▶ **Task**
Copy out the text of every item below with each "Est:" changed to "Estimate:" and nothing else altered. Leave the pictures out.

▶ **The data**
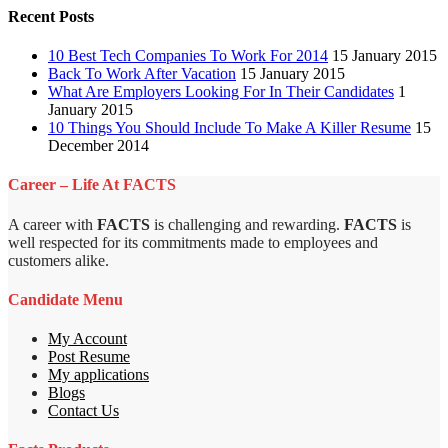
Recent Posts
10 Best Tech Companies To Work For 2014
15 January 2015
Back To Work After Vacation
15 January 2015
What Are Employers Looking For In Their Candidates
1
January 2015
10 Things You Should Include To Make A Killer Resume
15
December 2014
Career – Life At FACTS
A career with
FACTS
is challenging and rewarding.
FACTS
is
well respected for its commitments made to employees and
customers alike.
Candidate Menu
My Account
Post Resume
My applications
Blogs
Contact Us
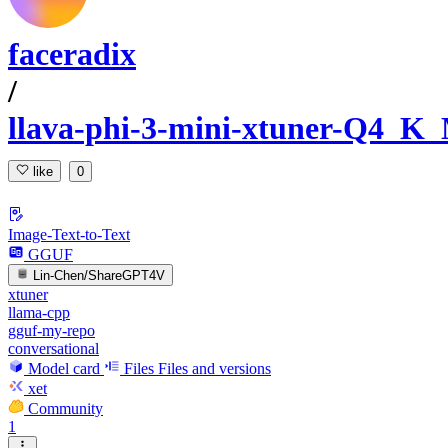
faceradix
/
llava-phi-3-mini-xtuner-Q4_
like
0
Image-Text-to-Text
GGUF
Lin-Chen/ShareGPT4V
xtuner
llama-cpp
gguf-my-repo
conversational
Model card
Files
Files and versions
xet
Community
1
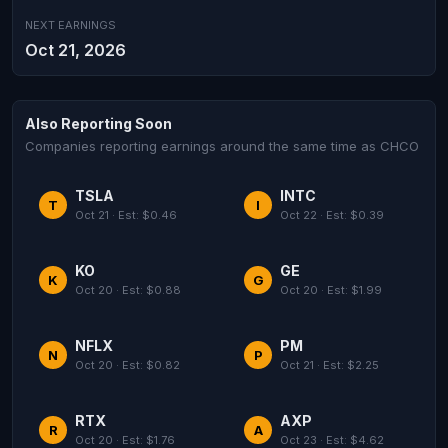
NEXT EARNINGS
Oct 21, 2026
Also Reporting Soon
Companies reporting earnings around the same time as CHCO
TSLA
INTC
T
I
Oct 21 · Est: $0.46
Oct 22 · Est: $0.39
KO
GE
K
G
Oct 20 · Est: $0.88
Oct 20 · Est: $1.99
NFLX
PM
N
P
Oct 20 · Est: $0.82
Oct 21 · Est: $2.25
RTX
AXP
R
A
Oct 20 · Est: $1.76
Oct 23 · Est: $4.62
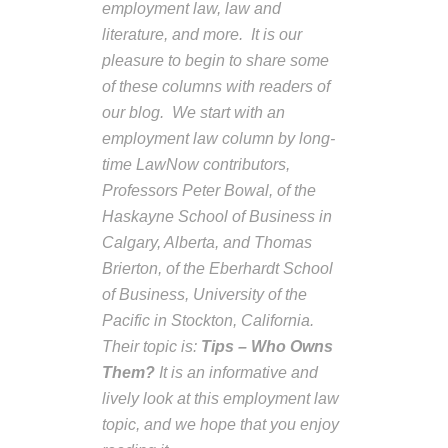
employment law, law and
literature, and more. It is our
pleasure to begin to share some
of these columns with readers of
our blog. We start with an
employment law column by long-
time LawNow contributors,
Professors Peter Bowal, of the
Haskayne School of Business in
Calgary, Alberta, and Thomas
Brierton, of the Eberhardt School
of Business, University of the
Pacific in Stockton, California.
Their topic is:
Tips – Who
O
wns
Them?
It is an informative and
lively look at this employment law
topic, and we hope that you enjoy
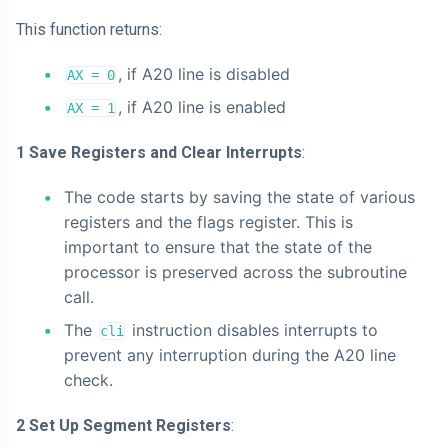
This function returns:
, if A20 line is disabled
AX = 0
, if A20 line is enabled
AX = 1
1 Save Registers and Clear Interrupts
:
The code starts by saving the state of various
registers and the flags register. This is
important to ensure that the state of the
processor is preserved across the subroutine
call.
The
instruction disables interrupts to
cli
prevent any interruption during the A20 line
check.
2 Set Up Segment Registers
:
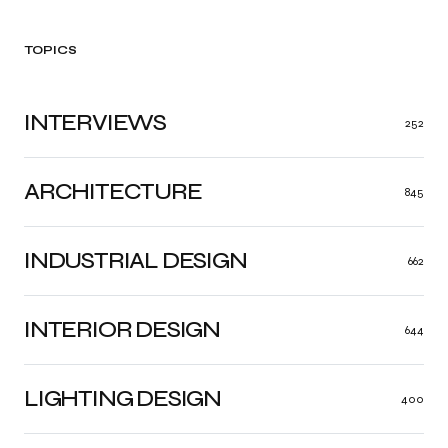
TOPICS
INTERVIEWS
252
ARCHITECTURE
845
INDUSTRIAL DESIGN
662
INTERIOR DESIGN
644
LIGHTING DESIGN
400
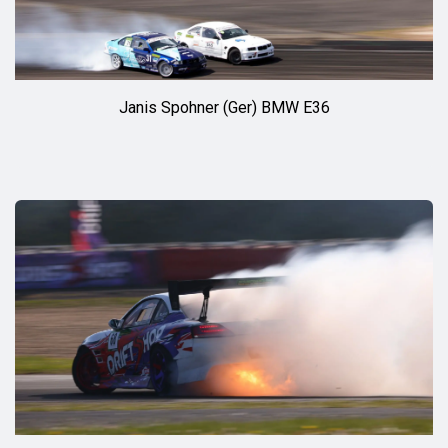
Janis Spohner (Ger) BMW E36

▶ **Task answer**
Recent Posts
10 Best Tech Companies To Work For 2014
15 January 2015
Back To Work After Vacation
15 January 2015
What Are Employers Looking For In Their Candidates
1
January 2015
10 Things You Should Include To Make A Killer Resume
15
December 2014
Career – Life At FACTS
A career with
FACTS
is challenging and rewarding.
FACTS
is
well respected for its commitments made to employees and
customers alike.
Candidate Menu
My Account
Post Resume
My applications
Blogs
Contact Us
faceradix
/
llava-phi-3-mini-xtuner-Q4_
like
0
Image-Text-to-Text
GGUF
Lin-Chen/ShareGPT4V
xtuner
llama-cpp
gguf-my-repo
conversational
Model card
Files
Files and versions
xet
Community
1
NEXT EARNINGS
Oct 21, 2026
Also Reporting Soon
Companies reporting earnings around the same time as CHCO
TSLA
INTC
T
I
Oct 21 · Estimate: $0.46
Oct 22 · Estimate: $0.39
KO
GE
K
G
Oct 20 · Estimate: $0.88
Oct 20 · Estimate: $1.99
NFLX
PM
N
P
Oct 20 · Estimate: $0.82
Oct 21 · Estimate: $2.25
RTX
AXP
R
A
Oct 20 · Estimate: $1.76
Oct 23 · Estimate: $4.62
employment law, law and
literature, and more. It is our
pleasure to begin to share some
of these columns with readers of
our blog. We start with an
employment law column by long-
time LawNow contributors,
Professors Peter Bowal, of the
Haskayne School of Business in
Calgary, Alberta, and Thomas
Brierton, of the Eberhardt School
of Business, University of the
Pacific in Stockton, California.
Their topic is:
Tips – Who
O
wns
Them?
It is an informative and
lively look at this employment law
topic, and we hope that you enjoy
This function returns:
, if A20 line is disabled
AX = 0
, if A20 line is enabled
AX = 1
1 Save Registers and Clear Interrupts
:
The code starts by saving the state of various
registers and the flags register. This is
important to ensure that the state of the
processor is preserved across the subroutine
call.
The
instruction disables interrupts to
cli
prevent any interruption during the A20 line
check.
2 Set Up Segment Registers
:
TOPICS
INTERVIEWS
252
ARCHITECTURE
845
INDUSTRIAL DESIGN
662
INTERIOR DESIGN
644
LIGHTING DESIGN
400
Janis Spohner (Ger) BMW E36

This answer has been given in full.